Un point de PIB, vanté à coups de mensonges sur les 1 200 euros et de marchandages entre les droites et le Gouvernement, pour troquer une mesure d’atténuation contre une autre, avec l’objectif partagé de réaliser l’économie des dépenses sociales qui financera, in fine, les nouvelles baisses d’impôts des plus fortunés.

Un point de PIB, en imposant une augmentation contrainte de l’offre de travail et la concurrence entre travailleurs pour faire pression sur les salaires, après avoir dérégulé le marché de l’emploi, permis la dégradation des conditions de travail et voté une restriction des droits au chômage.

Un point de PIB, à contre-courant, ignorant les transformations sociétales et sociales en cours, la crise de l’attractivité, les vagues de démissions et le ras-le-bol face à la subordination salariale, au manque d’autonomie et de sens au travail.

Un point de PIB, que vous grappillez encore sur le travail, aggravant l’inégalité du partage des richesses, alors que la ponction des dividendes explose et capte, justement, de plus en plus de points de PIB.

Un point de PIB, parce que vous ignorez la diversité et l’utilité des services non marchands et le logiciel nouveau pour relever les défis sociaux et climatiques de notre siècle.

Un point de PIB, contre les préconisations du Groupe d’experts intergouvernemental sur l’évolution du climat (Giec), arraché à la Terre, alors que la France dépasse déjà six des neuf limites planétaires et que s’aggravent les inégalités de patrimoines inconciliables avec la bifurcation écologique.

Un point de PIB, parce que vous êtes prisonniers d’un logiciel productiviste, incapables d’imaginer une prospérité sans croissance, où serait possible, et même nécessaire, une réduction du temps de travail.

Un point de PIB, enfin, en bafouant les corps intermédiaires, acteurs représentatifs de la démocratie sociale moderne, en brutalisant le Parlement, en ignorant le refus radical de cette réforme par le peuple français, en l’imposant comme si ce n’était qu’un mauvais moment à passer.

Vous vous trompez ! Votre refus de la solution de cette impasse, à savoir le recours au référendum, est un nouvel aveu de faiblesse. Retirez votre projet ou soumettez-le au référendum, car vous n’avez pas de mandat du peuple français pour cette réforme.

Le groupe Écologiste – Solidarité et Territoires votera contre ce texte, bien entendu, et il vous appelle, messieurs les ministres, à faire preuve de responsabilité et à retirer votre réforme.
***
* _CONSIGNE 1_: Pouvez-vous recopier à l'identique les lignes de la liste, de celle qui contient « collectors: T. Tateoka » jusqu'à celle qui contient « name author: Lam. », ces deux lignes comprises ?

[Liste brute]
***
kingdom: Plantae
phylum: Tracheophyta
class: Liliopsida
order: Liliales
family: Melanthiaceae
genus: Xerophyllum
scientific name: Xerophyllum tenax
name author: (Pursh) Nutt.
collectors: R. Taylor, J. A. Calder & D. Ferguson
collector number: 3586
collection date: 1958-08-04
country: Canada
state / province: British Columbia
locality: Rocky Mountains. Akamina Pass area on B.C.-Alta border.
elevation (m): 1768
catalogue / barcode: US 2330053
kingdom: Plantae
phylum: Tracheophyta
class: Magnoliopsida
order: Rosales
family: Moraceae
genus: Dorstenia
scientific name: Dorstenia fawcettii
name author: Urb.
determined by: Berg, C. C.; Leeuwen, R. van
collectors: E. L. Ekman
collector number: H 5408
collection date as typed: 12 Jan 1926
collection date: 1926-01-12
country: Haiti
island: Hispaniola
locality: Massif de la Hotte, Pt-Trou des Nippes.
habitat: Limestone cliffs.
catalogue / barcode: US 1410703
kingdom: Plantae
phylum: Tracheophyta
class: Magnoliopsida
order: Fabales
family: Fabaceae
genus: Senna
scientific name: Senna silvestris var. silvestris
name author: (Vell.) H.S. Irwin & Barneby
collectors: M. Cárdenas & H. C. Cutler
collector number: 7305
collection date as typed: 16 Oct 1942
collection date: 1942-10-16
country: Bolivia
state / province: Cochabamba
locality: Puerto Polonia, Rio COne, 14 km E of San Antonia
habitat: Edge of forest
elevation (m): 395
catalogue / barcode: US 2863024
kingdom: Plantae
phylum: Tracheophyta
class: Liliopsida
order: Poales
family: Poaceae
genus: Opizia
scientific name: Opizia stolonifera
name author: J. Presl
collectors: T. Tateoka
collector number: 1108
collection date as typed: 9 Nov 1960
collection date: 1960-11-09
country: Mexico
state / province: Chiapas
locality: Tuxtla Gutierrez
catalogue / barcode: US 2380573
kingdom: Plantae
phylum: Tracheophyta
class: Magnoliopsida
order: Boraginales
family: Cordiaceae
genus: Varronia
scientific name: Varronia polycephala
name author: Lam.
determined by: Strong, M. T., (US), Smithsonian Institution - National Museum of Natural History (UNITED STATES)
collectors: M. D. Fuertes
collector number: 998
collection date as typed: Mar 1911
***
* _CONSIGNE 2_: Pouvez-vous réécrire sous forme de liste le paragraphe du discours qui commence par « Vous vous trompez ! », en conservant ses faits principaux ?

* _RÉSULTAT FINAL 1_:
collectors: T. Tateoka
collector number: 1108
collection date as typed: 9 Nov 1960
collection date: 1960-11-09
country: Mexico
state / province: Chiapas
locality: Tuxtla Gutierrez
catalogue / barcode: US 2380573
kingdom: Plantae
phylum: Tracheophyta
class: Magnoliopsida
order: Boraginales
family: Cordiaceae
genus: Varronia
scientific name: Varronia polycephala
name author: Lam.

* _RÉSULTAT FINAL 2_:
- Vous vous trompez.
- Refuser le recours au référendum pour sortir de l'impasse est un nouvel aveu de faiblesse.
- Il faut retirer le projet ou le soumettre au référendum.
- Vous n'avez pas de mandat du peuple français pour cette réforme.